À la galanterie de la valse succède la fatalité de la Symphonie no 4 de Tchaïkovski, le premier maillon du "cycle du destin" formé des trois dernières symphonies de ce dernier. Cette pièce incarne, selon les mots du compositeur, cette force fatale qui empêche notre élan vers le bonheur d’atteindre son but, une force invincible qui ne peut jamais être vaincue – simplement endurée, sans espoir. La symphonie s’ouvre, par un Andante sostenuto, sur un puissant motif joué par les cors et les bassons et répété par les trompettes, représentant la quintessence même de toute la symphonie: le fatum. L’interprétation de ce premier mouvement convainc par un engouement exemplaire, où le combat incessant entre les cuivres, explicitant l’atrocité de la réalité, et les cordes, chantant la douceur des rêves éphémères, crée des étincelles d’exaltation, à tel point que le public ne manque pas d’applaudir cette fin de mouvement.

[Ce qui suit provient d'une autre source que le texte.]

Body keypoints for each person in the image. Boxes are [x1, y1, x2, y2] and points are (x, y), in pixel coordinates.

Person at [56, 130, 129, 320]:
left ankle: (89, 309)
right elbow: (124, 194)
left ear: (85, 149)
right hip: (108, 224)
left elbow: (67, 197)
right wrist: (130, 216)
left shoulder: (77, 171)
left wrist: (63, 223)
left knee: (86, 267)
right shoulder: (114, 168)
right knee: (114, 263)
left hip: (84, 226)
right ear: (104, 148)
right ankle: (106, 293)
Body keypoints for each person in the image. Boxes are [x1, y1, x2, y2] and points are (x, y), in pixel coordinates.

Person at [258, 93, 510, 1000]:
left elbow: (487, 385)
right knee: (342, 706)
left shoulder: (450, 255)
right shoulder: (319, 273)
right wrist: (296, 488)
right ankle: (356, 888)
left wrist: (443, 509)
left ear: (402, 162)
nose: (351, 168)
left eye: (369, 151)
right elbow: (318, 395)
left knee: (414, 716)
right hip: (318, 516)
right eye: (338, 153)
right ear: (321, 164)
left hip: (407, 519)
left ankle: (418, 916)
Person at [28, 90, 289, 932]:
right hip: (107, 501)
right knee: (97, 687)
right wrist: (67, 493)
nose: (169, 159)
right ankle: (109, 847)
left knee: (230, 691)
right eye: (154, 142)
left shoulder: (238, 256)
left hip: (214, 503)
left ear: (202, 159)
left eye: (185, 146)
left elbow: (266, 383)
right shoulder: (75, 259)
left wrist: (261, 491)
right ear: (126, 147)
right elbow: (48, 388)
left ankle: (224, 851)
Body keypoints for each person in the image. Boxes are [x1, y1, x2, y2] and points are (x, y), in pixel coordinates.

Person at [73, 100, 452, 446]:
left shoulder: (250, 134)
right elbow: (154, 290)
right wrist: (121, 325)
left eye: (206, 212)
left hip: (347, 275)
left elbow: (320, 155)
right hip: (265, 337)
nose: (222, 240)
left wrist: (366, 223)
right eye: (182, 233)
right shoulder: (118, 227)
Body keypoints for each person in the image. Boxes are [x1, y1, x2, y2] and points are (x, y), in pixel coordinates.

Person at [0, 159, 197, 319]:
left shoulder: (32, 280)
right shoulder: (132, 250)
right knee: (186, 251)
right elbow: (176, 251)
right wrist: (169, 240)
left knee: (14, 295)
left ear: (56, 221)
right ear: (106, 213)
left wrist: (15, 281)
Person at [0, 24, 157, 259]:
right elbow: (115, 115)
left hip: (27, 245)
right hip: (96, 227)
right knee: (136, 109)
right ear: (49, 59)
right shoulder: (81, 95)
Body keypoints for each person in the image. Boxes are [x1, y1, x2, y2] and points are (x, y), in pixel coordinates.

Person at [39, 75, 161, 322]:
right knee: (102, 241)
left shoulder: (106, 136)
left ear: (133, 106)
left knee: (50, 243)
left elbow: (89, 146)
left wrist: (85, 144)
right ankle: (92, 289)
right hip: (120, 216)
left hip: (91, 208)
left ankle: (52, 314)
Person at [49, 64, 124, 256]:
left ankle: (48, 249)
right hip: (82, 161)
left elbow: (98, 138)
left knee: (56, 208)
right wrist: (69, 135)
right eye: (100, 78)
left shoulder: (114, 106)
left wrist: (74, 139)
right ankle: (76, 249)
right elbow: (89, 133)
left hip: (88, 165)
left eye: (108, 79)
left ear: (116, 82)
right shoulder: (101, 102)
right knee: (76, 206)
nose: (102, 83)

Le deuxième mouvement poursuit et amplifie le sentiment de mélancolie et de désespoir. Le hautbois énonce sinistrement le nouveau thème, Andantino in modo di canzona, en entonnant un air lugubre accompagné de cordes en pizzicato. Marcano joue, par la suite, sur les contrastes en dépeignant une atmosphère de soulagement momentanée avec les cordes, qui ne tardera pas à céder la place à un climat de nostalgie et de mélancolie envahissante qui mènera finalement les violons à chanter l’air d’ouverture du hautbois. Avec le troisième mouvement, Scherzo puis Allegro, la musique acquiert une perspective plus optimiste, manifestée par des pizzicati qui auraient gagné à être plus synchrones. La symphonie poursuit son élan en crescendo pour finalement aboutir au thème final, Allegro con fuoco, où se déchaîne une frénésie virtuose, faisant gronder des fortissimi, quelques fois exagérés, mais toujours dans le respect de l’harmonie des plans sonores. La recherche du bonheur perdu s’intensifie alors, mais le thème du fatum entrave tout déploiement de lueurs festives. Les fracas des cymbales retentissent à la fin de la pièce, annonçant solennellement le triomphe bien mérité des instrumentistes qui auront fait preuve d’une concentration sans relâchement.

Allegro vivace

La dernière partie du concert est consacrée au célébrissime Allegro vivace de l’Ouverture de Guillaume Tell, composée par Rossini. Sous la direction attentive de Marcano, l’orchestre se lance au galop: les motifs déferlent, les mélodies cavalent, les couleurs orchestrales s’intensifient et le discours gagne en singularité. Finalement, les cuivres résonneront une dernière fois dans une sorte de fanfare cadencée par le galop des cordes avant que l’ouverture s’achève avec brio. Les acclamations accourent aussitôt des quatre coins de l’église Saint-Joseph pour saluer le talent de la cheffe vénézuélienne qui ne tarde pas à gratifier son public de plusieurs bis marqués par les rythmes du Mambo. À l’issu de ce concert, on ne peut que féliciter le Festival al-Bustan d’avoir convié cette maestra d’envergure qui a su transcender tous les préjugés et les stéréotypes sans pour autant s’en vanter.